→ **REQUIREMENT**
Only the lines from the one that contains "[57,1135,176,1148] 5 Review" to the last line below, both included, should be transcribed. Pictures stay out of the copy.

→ **PROVIDED DATA**
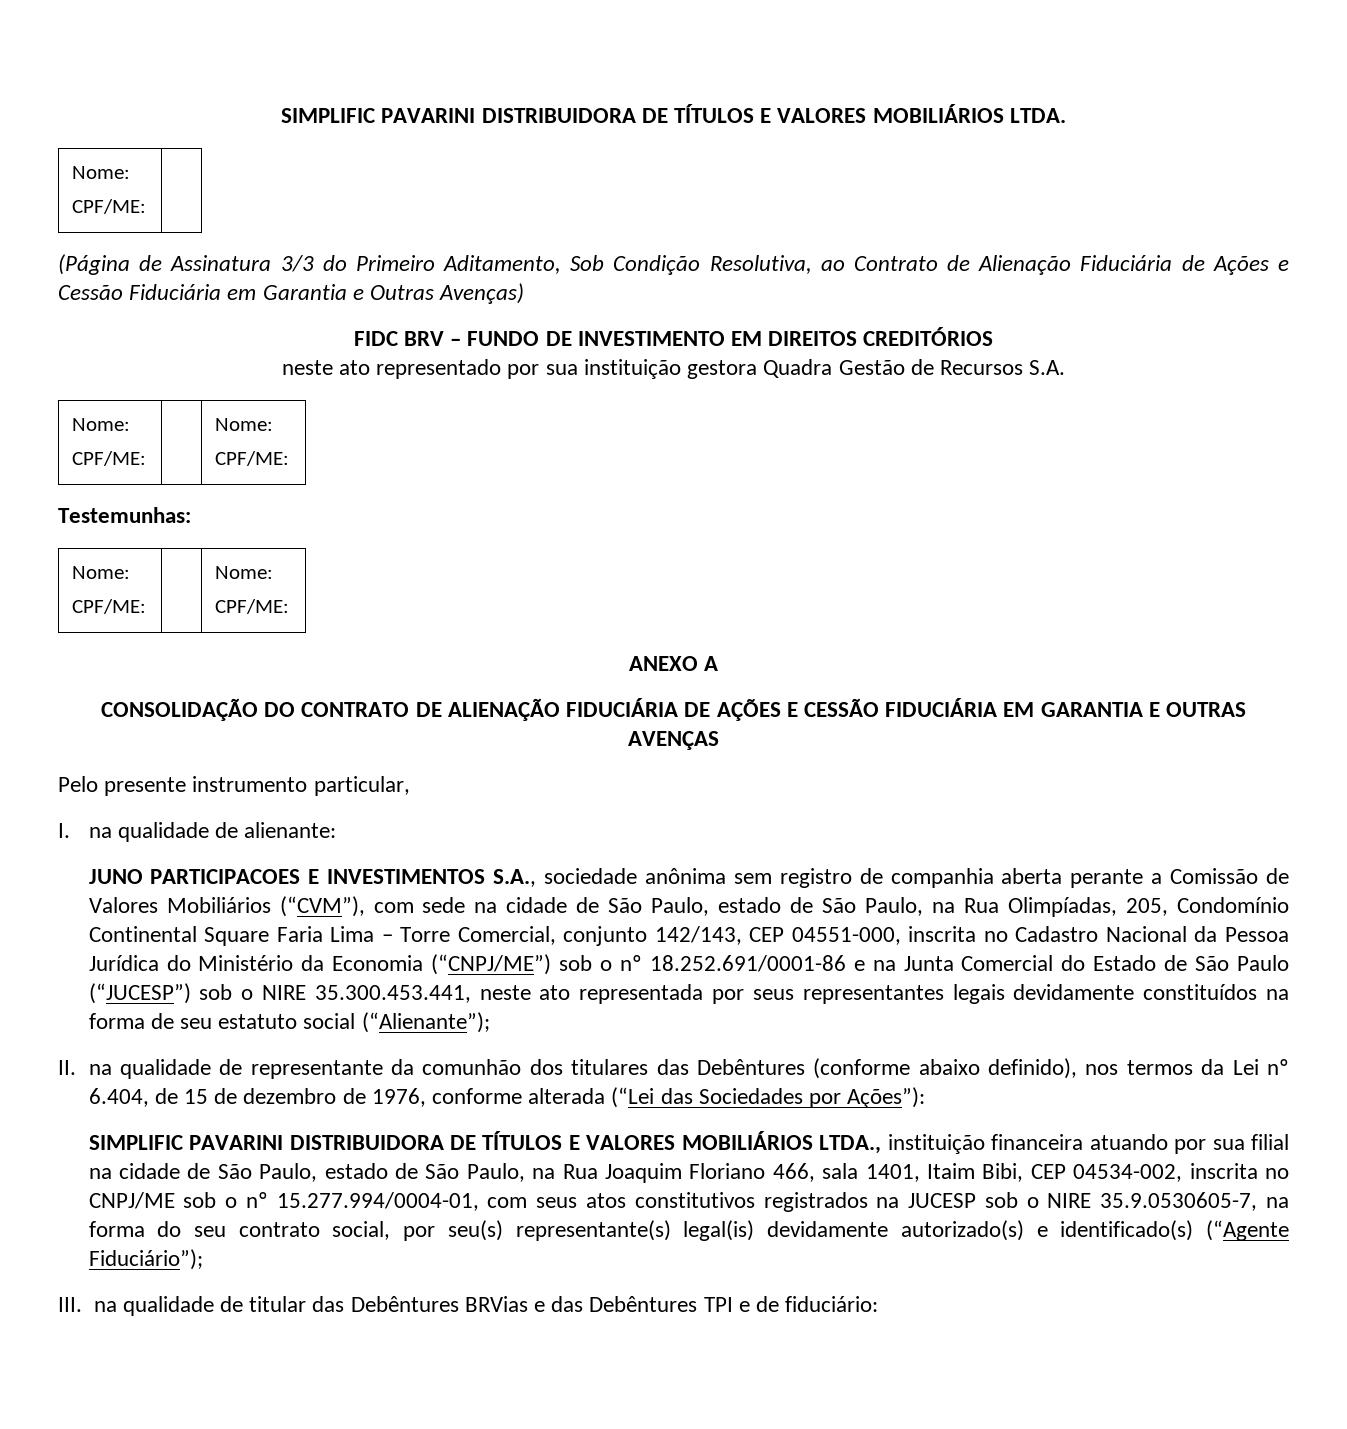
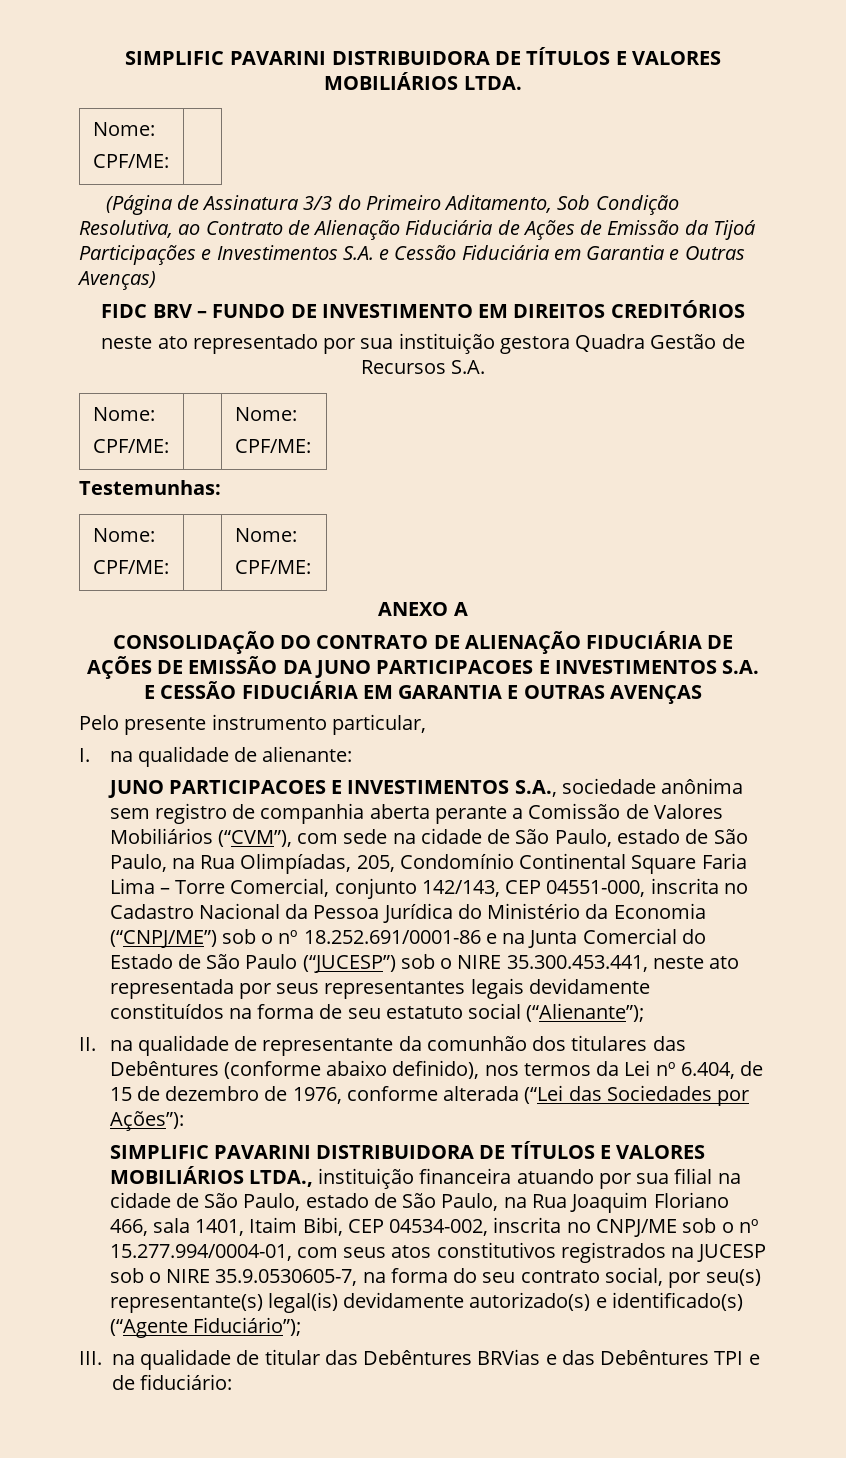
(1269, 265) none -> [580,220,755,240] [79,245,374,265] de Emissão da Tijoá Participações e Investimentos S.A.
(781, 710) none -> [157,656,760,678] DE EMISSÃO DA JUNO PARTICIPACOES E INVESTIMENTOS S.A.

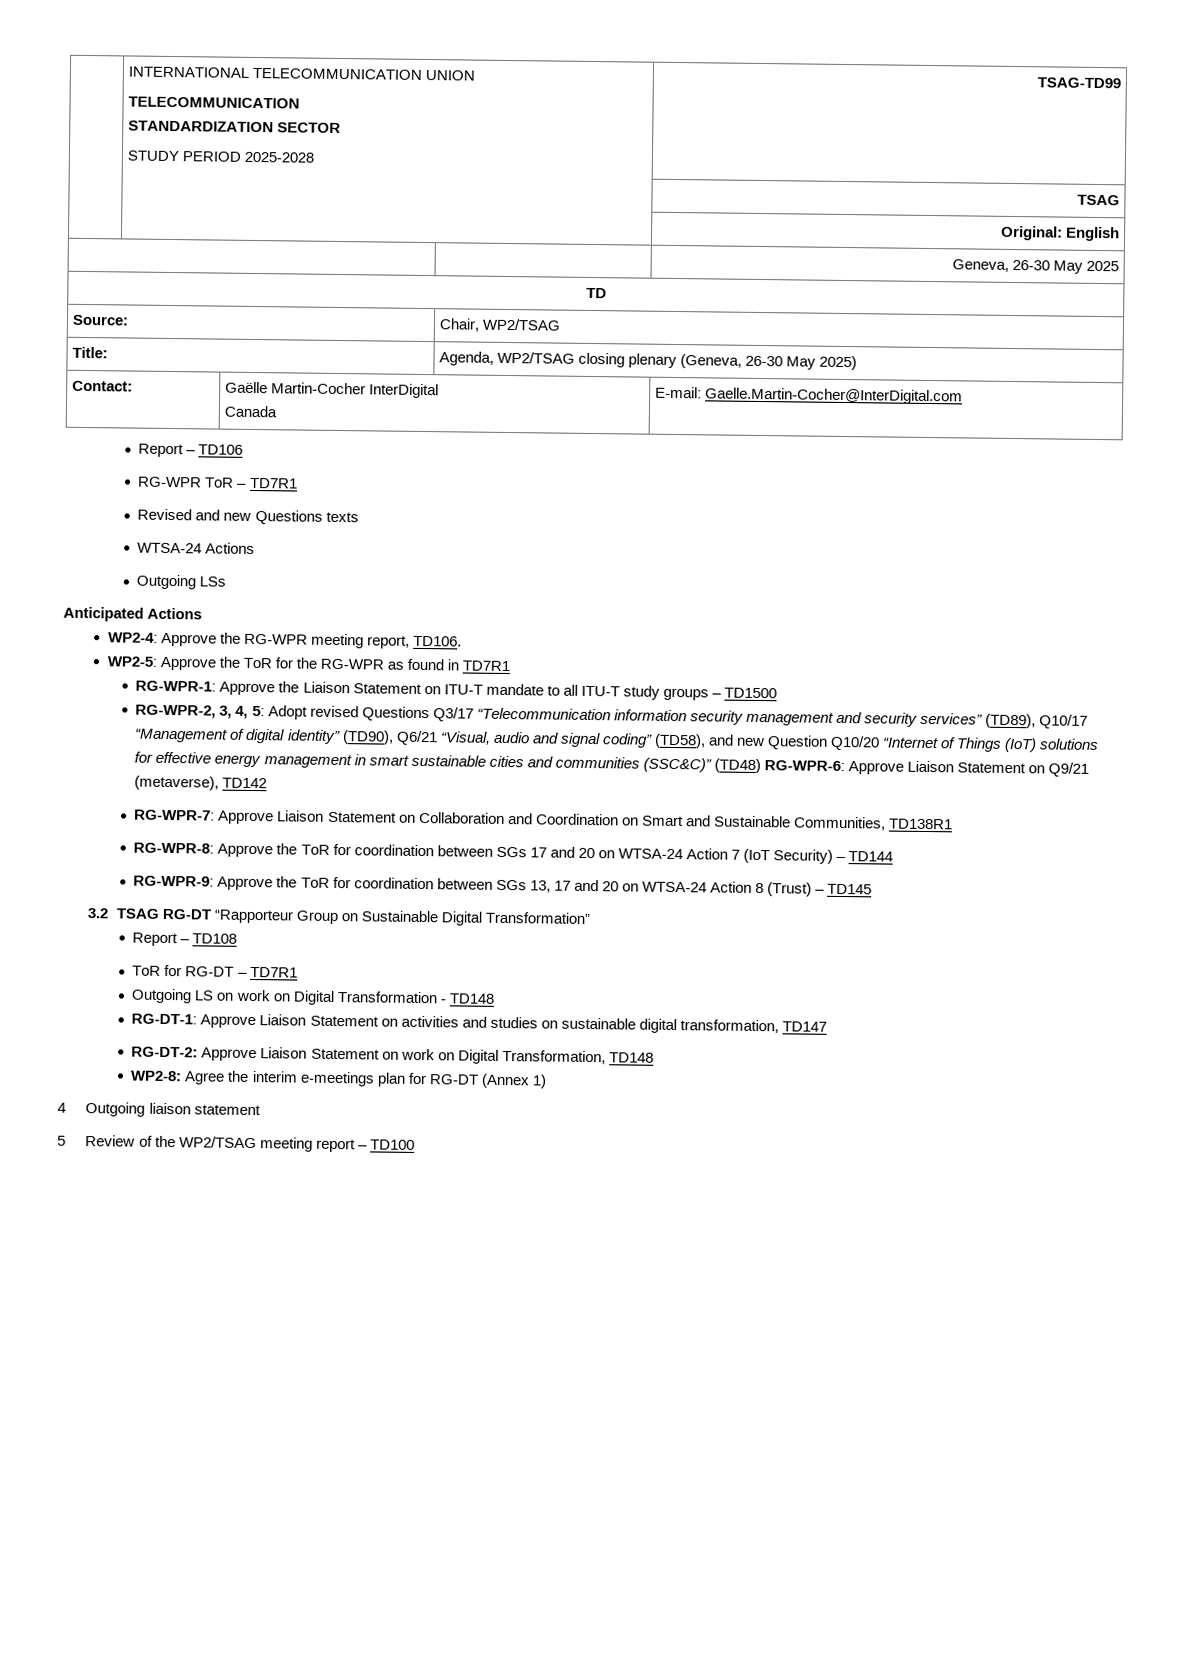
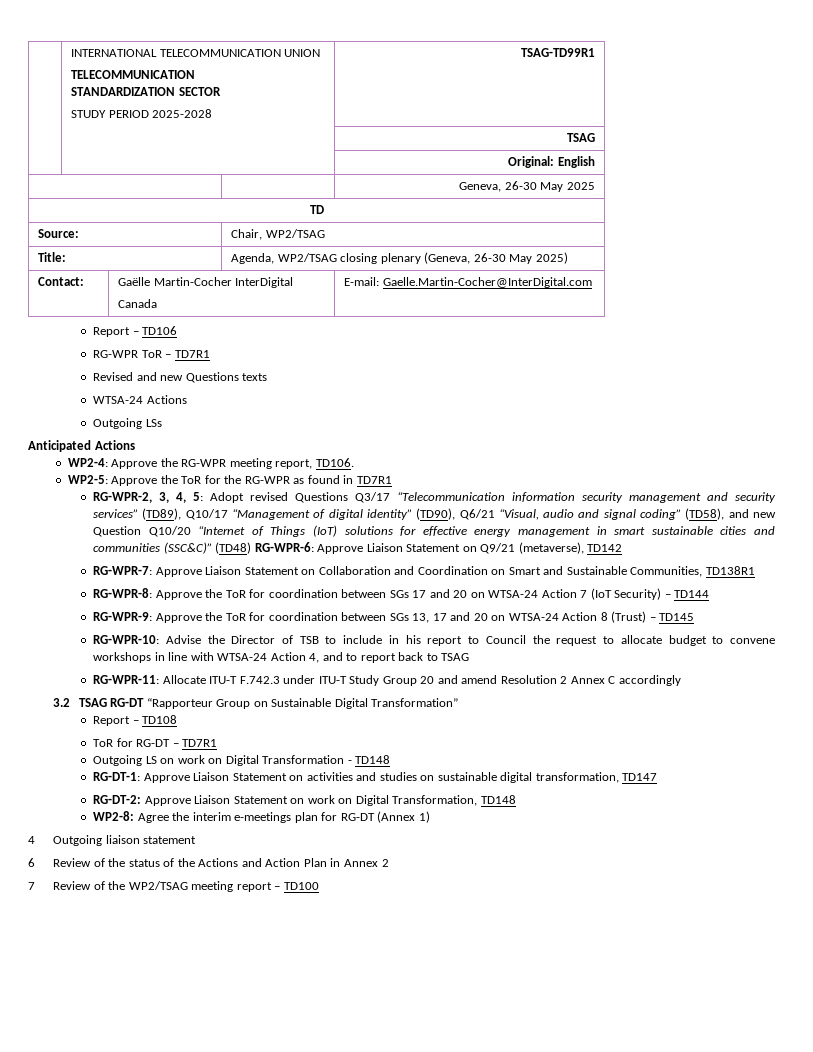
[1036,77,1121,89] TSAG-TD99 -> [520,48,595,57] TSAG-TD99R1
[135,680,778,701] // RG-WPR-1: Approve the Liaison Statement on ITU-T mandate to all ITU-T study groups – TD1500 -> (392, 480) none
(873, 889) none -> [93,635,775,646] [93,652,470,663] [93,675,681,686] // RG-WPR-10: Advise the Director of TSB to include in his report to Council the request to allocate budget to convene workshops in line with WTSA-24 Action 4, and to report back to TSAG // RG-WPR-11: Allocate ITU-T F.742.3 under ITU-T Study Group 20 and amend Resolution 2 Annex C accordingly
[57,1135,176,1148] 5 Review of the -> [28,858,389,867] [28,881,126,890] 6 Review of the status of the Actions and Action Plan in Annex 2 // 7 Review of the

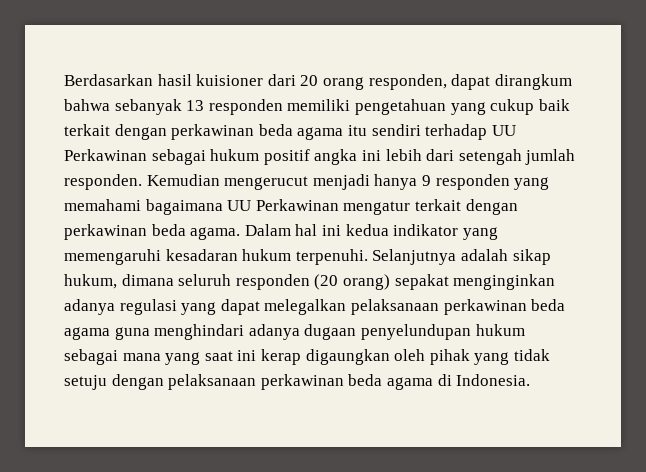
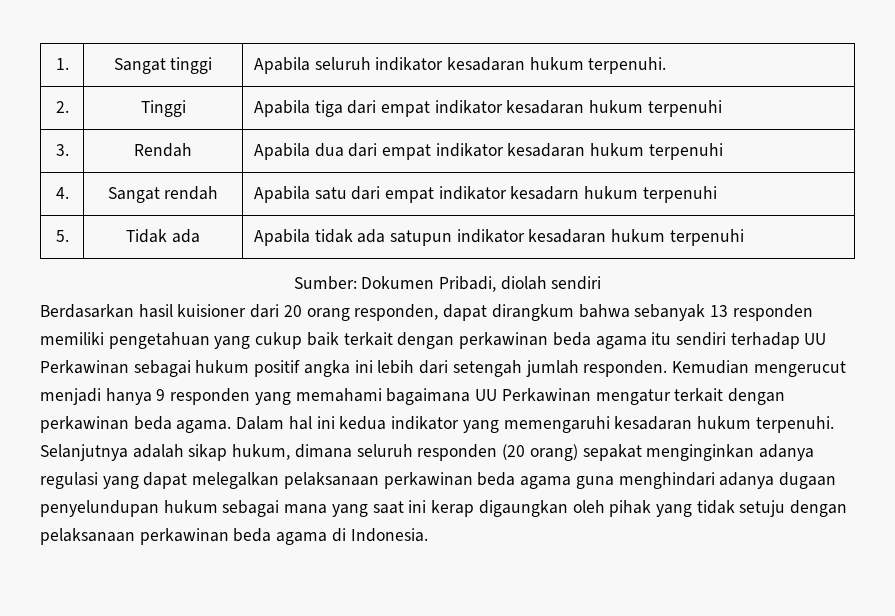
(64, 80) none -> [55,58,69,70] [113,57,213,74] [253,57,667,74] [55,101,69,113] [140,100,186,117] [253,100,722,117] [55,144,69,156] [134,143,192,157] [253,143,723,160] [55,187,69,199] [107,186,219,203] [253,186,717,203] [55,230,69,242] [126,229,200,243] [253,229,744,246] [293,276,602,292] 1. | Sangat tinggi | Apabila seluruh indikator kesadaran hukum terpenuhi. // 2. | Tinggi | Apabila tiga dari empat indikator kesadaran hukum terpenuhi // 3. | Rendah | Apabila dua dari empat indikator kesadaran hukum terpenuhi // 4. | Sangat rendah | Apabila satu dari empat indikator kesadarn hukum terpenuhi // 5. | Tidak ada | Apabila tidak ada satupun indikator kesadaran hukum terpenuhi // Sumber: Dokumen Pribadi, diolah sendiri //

→ **SOLUTION TO THIS PROBLEM**
[57,1135,176,1148] 5 Review of the -> [28,858,389,867] [28,881,126,890] 6 Review of the status of the Actions and Action Plan in Annex 2 // 7 Review of the

(64, 80) none -> [55,58,69,70] [113,57,213,74] [253,57,667,74] [55,101,69,113] [140,100,186,117] [253,100,722,117] [55,144,69,156] [134,143,192,157] [253,143,723,160] [55,187,69,199] [107,186,219,203] [253,186,717,203] [55,230,69,242] [126,229,200,243] [253,229,744,246] [293,276,602,292] 1. | Sangat tinggi | Apabila seluruh indikator kesadaran hukum terpenuhi. // 2. | Tinggi | Apabila tiga dari empat indikator kesadaran hukum terpenuhi // 3. | Rendah | Apabila dua dari empat indikator kesadaran hukum terpenuhi // 4. | Sangat rendah | Apabila satu dari empat indikator kesadarn hukum terpenuhi // 5. | Tidak ada | Apabila tidak ada satupun indikator kesadaran hukum terpenuhi // Sumber: Dokumen Pribadi, diolah sendiri //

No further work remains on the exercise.